Average comment for Show Posts is:  10.31669535283993


So we have found that *Ask HN* post on average gets ~ 14 comments per post which is 40% higher than the ~10 comments received by *Show HN* posts.

So we will proceed only with *Ask HN* posts further in our analysis.


## Discover Amount of Ask HN Posts and Comments by Hour

Our second goal in the project was to find whether if posts created at certain time receive more comments.

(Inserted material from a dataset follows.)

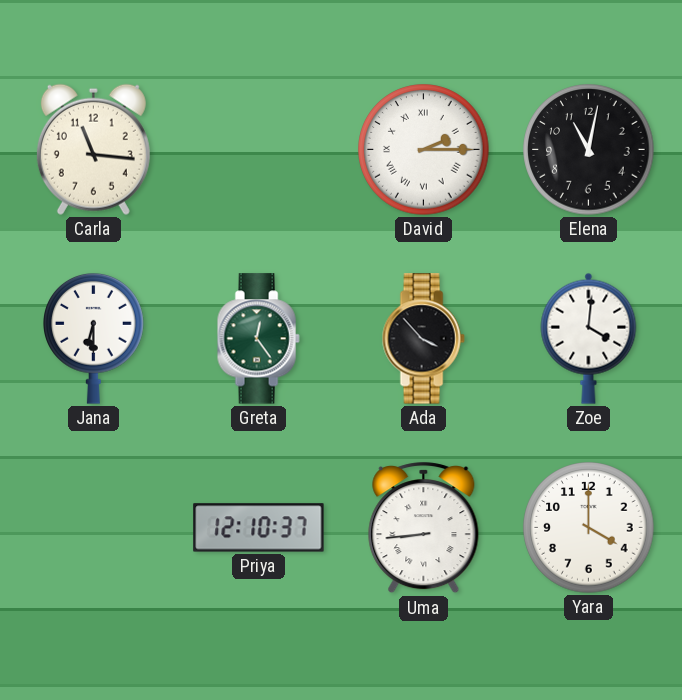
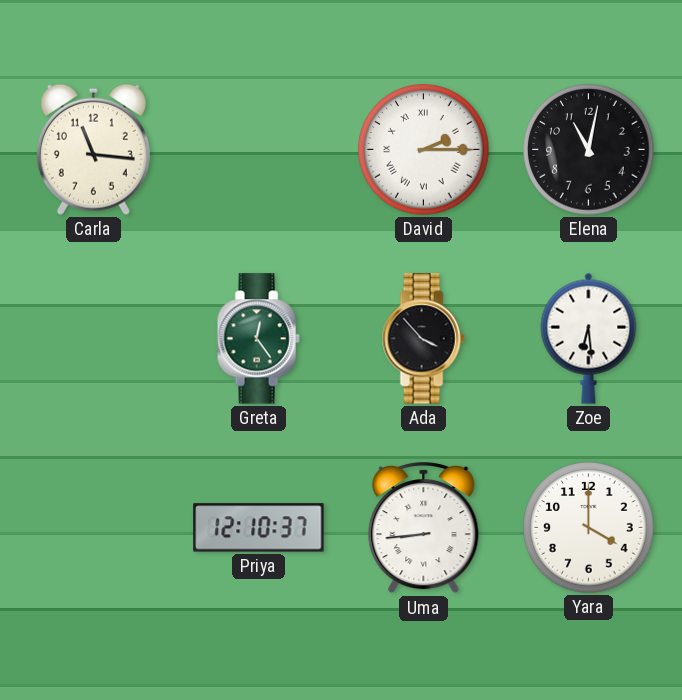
Jana: 6:30 -> none
Zoe: 4:01 -> 6:29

So we will start by finding the number of posts and comments per hour and find the average comment per each hour.

In [9]:
#Extracting number of posts and comments for every hour
import datetime as dt
comment_hour = {} 
posts_hour = {}
for each_post in ask_posts:
    comment = int(each_post[4])
    time = dt.datetime.strptime(each_post[6], "%m/%d/%Y %H:%M") 
    if time.hour in comment_hour:
        comment_hour[time.hour] += comment
        posts_hour[time.hour] += 1
    else:
        comment_hour[time.hour] = comment
        posts_hour[time.hour] = 1
        
#Finding average number of comments per hour
average_comment_hour = {}
for each in comment_hour:
    average_comment_hour[each] = comment_hour[each] / posts_hour[each]
    
#Sorting the average_comment_hour in descending order
average_list = []
for hour,comments in average_comment_hour.items():
    average_list.append([comments,hour])
    
sorted_list = sorted(average_list, reverse = True)    

#Formatting for better readability
for comment, hour in sorted_list:
    print("The average comments per post during hour {}:00 is {:.2f}".format(hour, comment))

The average comments per post during hour 15:00 is 38.59
The average comments per post during hour 2:00 is 23.81
The average comments per post during hour 20:00 is 21.52
The average comments per post during hour 16:00 is 16.80
The average comments per post during hour 21:00 is 16.01
The average comments per post during hour 13:00 is 14.74
The average comments per post during hour 10:00 is 13.44
The average comments per post during hour 14:00 is 13.23
The average comments per post during hour 18:00 is 13.20
The average comments per post during hour 17:00 is 11.46
The average comments per post during hour 1:00 is 11.38
The average comments per post during hour 11:00 is 11.05
The average comments per post during hour 19:00 is 10.80
The average comments per post during hour 8:00 is 10.25
The average comments per post during hour 5:00 is 10.09
The average comments per post during hour 12:00 is 9.41
The average comments per post during hour 6:00 is 9.02
The average comments per post during h

So we can see is that *ASK HN posts* posted during 15:00 - 15.59 receives on average, 38.59 comments, which is 60% more than what hour 2 receives, which has ~24 comments per post on average.

The timezone in the data set is EST. So 15:00 corresponds to 3 PM EST.

## Conclusion:
In this project, we analysed Hacker News posts and determined *ASK HN* posts receive more comments on average, compared with *Show HN* posts. Also we found that *Ask HN* posts receive more comments on average, if the posts were during the time 3.00 - 4.00 EST. 

So we recommend creating a *Ask HN* post between 3.00 - 4.00 PM EST, if you are looking to maximize the number of comments your post receives.